::: EXCERPT
Old gods, new heroes: It’s Mad Cool 2025

Mad Cool 2025 is all about the legends. It’s easy to see why Muse were top of the list of names to replace Kings Of Leon after they cancelled their headline appearance at the Spanish festival due to injury. Kicking off with new single ‘Unravelling’, the band giddily slink between ruthless guitar riffs and loved-up pop bangers. They keep the onstage chat to a minimum but dust off a handful of tracks about division and the need for unity (‘United States Of Eurasia’, ‘Map Of The Problematique’) that feels deliberate, but with Muse, it’s always hard to tell. There’s no question about the impact rabble-rousers’ Knights Of Cydonia’, ‘Plug In Baby’ and ‘Psycho’ have on the crowd, though, while the burst of streamers during the funk of ‘Compliance’, the ‘Starlight’ fireworks and Matt Bellamy’s many guitar riffs are the perfect reminder of Muse’s stadium-commanding prowess.
::::::
**EXERCISE TASKS:**
a. Write out the passage of the festival review that begins at the words "Mad Cool 2025 is" and stops after "Muse’s stadium-commanding prowess.", swapping "streamers" for "confetti".
b. Translate this sentence from the festival review into Spanish: "Kicking off with new single ‘Unravelling’, the band giddily slink between ruthless guitar riffs and loved-up pop bangers."
::: DATA EXTRACT
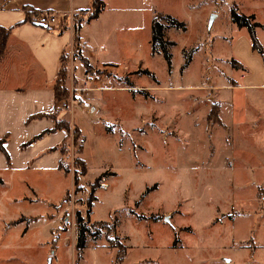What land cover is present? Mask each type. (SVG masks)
<instances>
[{"label":"rangeland","instance_id":"obj_1","mask_svg":"<svg viewBox=\"0 0 264 264\" xmlns=\"http://www.w3.org/2000/svg\"><path fill=\"white\" fill-rule=\"evenodd\" d=\"M126 1L140 7L118 15L107 10L95 28L112 39L130 38L131 46L97 53L108 64L89 62L59 102L58 118L69 124L58 147L68 173L57 169V156L38 153L37 142L24 166L14 136L6 137L13 161L9 166L0 152V264H116L118 245L125 248L121 264H264V125H236L229 133L219 124L218 103L207 97L212 90L197 94L195 87L209 81L210 60L230 58L234 40L248 31L232 21V7L264 19V0ZM162 13L186 24L164 32L175 42L170 68L161 51H151V21ZM114 23L130 31L112 30ZM187 52L192 60L182 69ZM80 54L73 45L66 58L68 72L74 60L79 78ZM216 66V85L226 82L225 73L239 79L225 62ZM97 86L108 88L84 95ZM257 92L219 90L239 124L262 116L248 108L258 107ZM204 106L211 108L207 114ZM76 158L86 163L79 187ZM99 177L90 221L115 222L116 229L88 236L78 253L75 215H85L90 184Z\"/></svg>","mask_w":264,"mask_h":264},{"label":"crops","instance_id":"obj_2","mask_svg":"<svg viewBox=\"0 0 264 264\" xmlns=\"http://www.w3.org/2000/svg\"><path fill=\"white\" fill-rule=\"evenodd\" d=\"M102 1L104 5L99 15L94 19L82 22L79 30L78 44L80 52L93 66H105L108 64L106 63L107 59H99L96 56L97 53L100 55L104 51H108L109 48H114L119 51V43H123L126 47L127 44H129V48L133 41L127 37L121 39L106 37V34L109 36L108 32L103 33L102 30L95 28V25H98L104 13H106L107 10L117 15L126 12L132 13V11L138 10L140 7L137 5L130 6L126 0H117V2L111 6L108 5L107 0ZM26 7L42 13H53L56 20L54 23H47V21H44L46 18L39 17L34 21H24L27 10ZM90 7L91 0H0V26L8 28L10 31L6 42V49L0 59V139L5 138L3 145L9 154L10 151L7 148L9 143L6 137L14 136L17 142L16 148H18L15 155H17V158L24 166L29 163L27 159L32 156H29L31 153V146L37 142L40 143L38 153L40 152L45 155L53 154L54 157L57 156L56 167L58 169V161L60 159L58 147L67 138L68 132L65 129H58L46 133H43V131L51 129L54 125V120L50 116L51 114L55 113L58 117L59 113V118L61 117V107L55 98L54 83L58 76L61 53L64 49H72L74 42V30L70 17L79 10H87ZM148 7L150 8V6ZM251 14L254 15L256 22L264 25V19H260L257 13L252 12L245 15ZM66 24V28L59 31L60 27ZM129 27L130 26L126 23H120V25L114 23L111 29L113 30L114 28V30H119L118 32L126 34L127 31H130ZM258 30H260V32H258ZM255 34L258 42L263 48V55L252 48L251 39L247 31L242 34L240 38L238 37L234 40L231 45L230 58L215 57L213 60H210L213 63H210L208 60L204 61L206 64H211V68H209L211 73L209 76L210 79L207 83L205 81L203 88L195 86L196 88L198 87L197 89L199 90L197 94L203 93L204 89L212 90L208 93L207 97L213 98V101L218 103L219 124L225 126L229 133L236 125H244L248 128H253L257 123L264 125V28L256 27ZM165 37L169 39L166 33ZM224 39L228 38L224 36ZM87 49H91L94 53H89ZM184 50L186 49L184 48ZM195 50L196 49H194V51ZM92 56H94L93 58H95L96 61L92 59ZM191 60L192 54L188 64H190ZM73 61L71 60L70 64L72 70L69 72L66 83L67 87L72 85L73 76L76 80L82 79L86 73L81 63L83 66L82 76L81 78L77 77L74 73L75 66H73ZM232 61H235L237 65H232ZM217 62H225V65H230V70H235L239 74V79L226 75L224 72L225 76H223L226 82L216 85V78L213 77V74H218ZM112 64L115 63L113 62ZM112 67L117 68L116 66ZM207 67H209V64ZM92 81L97 85L100 84L99 79H94ZM93 88L95 89L86 90L84 95L92 96L95 95L93 93L102 91L103 88L108 87L97 86ZM145 88L153 90L152 88L158 87L147 86ZM222 89L258 91L256 95L259 102L257 107L259 110L256 107L253 108L251 105H248V108L250 106L254 112L258 111V114L262 116L260 118L258 117L257 120H246L243 117L241 118L242 120H240V124L237 123L233 116L235 108L228 107L222 95L219 93V90ZM101 107L103 112L104 106L102 105ZM204 108L206 114L211 109L210 106H204ZM79 110L83 112L85 111V107L81 106ZM239 111L246 113L244 108L239 109ZM68 121L71 124L77 125L83 136L82 128L71 119ZM219 124L214 123L213 125L219 126ZM206 126H208L207 120ZM33 137L36 138L27 145H23ZM45 139L47 141L49 140V142L42 145L41 143L45 141ZM12 161V155L9 154V162L7 163L6 161V163L11 166ZM43 168L44 167H40L39 169Z\"/></svg>","mask_w":264,"mask_h":264},{"label":"trees","instance_id":"obj_3","mask_svg":"<svg viewBox=\"0 0 264 264\" xmlns=\"http://www.w3.org/2000/svg\"><path fill=\"white\" fill-rule=\"evenodd\" d=\"M103 1L102 0H91V7L87 10H79L76 12L73 16V23L72 27L74 30V42L73 45L76 46V49L79 53L78 49V39H79V30L81 28L82 22L89 21L91 19L96 18L99 13L101 12L103 8ZM26 16L24 21H34L36 18H45V13L38 12L35 9L27 8L26 7ZM231 19L232 21L238 25L239 27H245L248 30L252 48L256 50L258 53L263 55V48L258 42V39L255 34L256 27H262L264 28L263 24H260L259 22L255 21L254 15H245L238 11V8L236 6H233L231 9ZM66 25H63L60 27L61 31L62 29L66 28ZM176 28V29H182L185 30L186 25L184 22H181L177 20L175 17L169 15V14H158L155 16L151 21V51L152 54L157 52H162L164 55L165 60L167 61L168 67H171V52L170 47L174 45V42L170 41L168 38L165 37V30L167 28ZM9 29L4 28L0 26V59L4 54V51L6 49V42L7 38L9 36ZM81 55V54H80ZM70 57V50L64 49L60 56V67L58 71L57 79L54 83V92H55V98L58 102L63 101L65 102L68 99V87L66 85L68 77H69V61L67 62V58ZM81 63L83 64L85 68V72L87 73L89 71V61L84 56L79 58ZM191 59V54L189 52L185 53V61L181 68H184L187 66ZM233 65H237L235 61H232ZM54 120V125L51 129H46L43 131V133L55 131L58 129H65L69 133V124L61 120L57 117V114H51L50 115ZM79 133V131H78ZM38 137V136H36ZM36 137H33L28 142L24 143L23 145H27L31 141H33ZM68 138V136H67ZM67 138L62 142L64 143ZM5 141V138L0 139V152L4 155L7 163L9 162V154L7 150L5 149L3 143ZM60 152V159L58 161V169L62 170L65 174L68 173V167L64 166L62 164V158L65 151L62 149H59ZM82 152V147H78V153ZM76 164L78 167V170H75V174L73 176L74 185L76 187H79V179L81 175H84L86 173V163L82 158H76ZM100 177L95 179L93 183L90 184V192L86 200V211L85 215L81 214L80 211L76 212L75 215V224H76V244L75 249L78 253H81L86 246L87 237L90 236L92 238L98 237V235L101 233L103 229H106L109 231V233H114L116 229V223H107L105 221H90V213L91 208L93 205V201L95 200L94 190L98 186ZM2 180L0 179V183ZM110 235V234H108ZM111 236H108L107 239H110ZM119 252H117L115 263L121 264L125 255V248L123 245H118Z\"/></svg>","mask_w":264,"mask_h":264},{"label":"built area","instance_id":"obj_4","mask_svg":"<svg viewBox=\"0 0 264 264\" xmlns=\"http://www.w3.org/2000/svg\"><path fill=\"white\" fill-rule=\"evenodd\" d=\"M45 18H46V20H44V21H47V23H54L56 20L55 15L53 13H45ZM70 18H72V16ZM101 186H104V183H101Z\"/></svg>","mask_w":264,"mask_h":264}]
</instances>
::::::
**SOLUTIONS FOR EACH TASK:**
a.
Mad Cool 2025 is all about the legends. It’s easy to see why Muse were top of the list of names to replace Kings Of Leon after they cancelled their headline appearance at the Spanish festival due to injury. Kicking off with new single ‘Unravelling’, the band giddily slink between ruthless guitar riffs and loved-up pop bangers. They keep the onstage chat to a minimum but dust off a handful of tracks about division and the need for unity (‘United States Of Eurasia’, ‘Map Of The Problematique’) that feels deliberate, but with Muse, it’s always hard to tell. There’s no question about the impact rabble-rousers’ Knights Of Cydonia’, ‘Plug In Baby’ and ‘Psycho’ have on the crowd, though, while the burst of confetti during the funk of ‘Compliance’, the ‘Starlight’ fireworks and Matt Bellamy’s many guitar riffs are the perfect reminder of Muse’s stadium-commanding prowess.

b. Abriendo con su nuevo sencillo ‘Unravelling’, la banda se mueve con euforia entre implacables riffs de guitarra y enamorados temazos pop.